### Aufgabe 1:
Schreiben Sie die Zeilen der Auflistung unverändert ab, beginnend am Anfang der Auflistung und endend mit der Zeile, die „accessories, or product“ enthält.
_____
MSI-Führer Almirante bezichtigte die DC des Paktierens mit den Kommunisten. Sie sei unfähig, »Sicherheit und Ordnung« zu garantieren und liefere das Land »der kommunistischen Gewalt« aus. In Washington rief er, wie das MSI-Blatt »Secolo d'Italia« am 30. April berichtete, zum »globalen Kampf gegen den Kommunismus« auf und propagierte »die Errichtung eines Regimes, das wie unter Hitler und Mussolini den Klassenkampf beseitigt«.
_____
### Aufgabe 2:
Wo rief Almirante laut dem Text über den MSI-Führer zum »globalen Kampf gegen den Kommunismus« auf?

(Einträge aus einer Sammlung)
_____
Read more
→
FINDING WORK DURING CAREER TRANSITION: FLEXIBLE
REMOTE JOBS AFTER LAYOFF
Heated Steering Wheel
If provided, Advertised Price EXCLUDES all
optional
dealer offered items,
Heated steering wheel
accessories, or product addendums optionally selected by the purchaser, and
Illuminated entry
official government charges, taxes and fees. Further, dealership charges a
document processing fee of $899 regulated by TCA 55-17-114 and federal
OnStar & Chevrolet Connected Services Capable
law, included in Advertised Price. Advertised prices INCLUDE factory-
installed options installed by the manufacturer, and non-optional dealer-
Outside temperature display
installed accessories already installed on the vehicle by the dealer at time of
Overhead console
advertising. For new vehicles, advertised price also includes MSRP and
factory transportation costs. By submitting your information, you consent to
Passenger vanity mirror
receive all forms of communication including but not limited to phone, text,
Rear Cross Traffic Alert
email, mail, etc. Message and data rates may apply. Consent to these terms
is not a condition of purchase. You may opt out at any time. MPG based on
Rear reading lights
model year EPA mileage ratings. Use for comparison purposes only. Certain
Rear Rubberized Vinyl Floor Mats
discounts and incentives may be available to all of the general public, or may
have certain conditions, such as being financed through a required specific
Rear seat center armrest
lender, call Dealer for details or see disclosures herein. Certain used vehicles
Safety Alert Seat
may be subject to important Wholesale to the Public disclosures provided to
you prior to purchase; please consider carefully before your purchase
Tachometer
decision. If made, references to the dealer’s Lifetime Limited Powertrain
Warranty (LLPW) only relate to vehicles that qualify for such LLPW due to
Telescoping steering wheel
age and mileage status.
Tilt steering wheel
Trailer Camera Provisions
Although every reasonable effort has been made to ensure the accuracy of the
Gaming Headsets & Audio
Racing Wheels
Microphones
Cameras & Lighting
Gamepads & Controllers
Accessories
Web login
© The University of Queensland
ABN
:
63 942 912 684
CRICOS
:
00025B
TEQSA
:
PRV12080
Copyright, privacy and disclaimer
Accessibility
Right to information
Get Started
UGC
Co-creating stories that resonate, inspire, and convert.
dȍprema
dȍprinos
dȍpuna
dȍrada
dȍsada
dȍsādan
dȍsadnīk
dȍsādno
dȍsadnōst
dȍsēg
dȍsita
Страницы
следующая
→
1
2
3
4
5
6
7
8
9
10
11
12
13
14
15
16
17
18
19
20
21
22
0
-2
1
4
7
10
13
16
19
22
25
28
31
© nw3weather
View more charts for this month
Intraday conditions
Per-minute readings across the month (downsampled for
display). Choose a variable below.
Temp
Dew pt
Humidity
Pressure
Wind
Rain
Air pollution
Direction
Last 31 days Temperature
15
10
_____
### Antwortteil 1:
Read more
→
FINDING WORK DURING CAREER TRANSITION: FLEXIBLE
REMOTE JOBS AFTER LAYOFF
Heated Steering Wheel
If provided, Advertised Price EXCLUDES all
optional
dealer offered items,
Heated steering wheel
accessories, or product addendums optionally selected by the purchaser, and

### Antwortteil 2:
In Washington.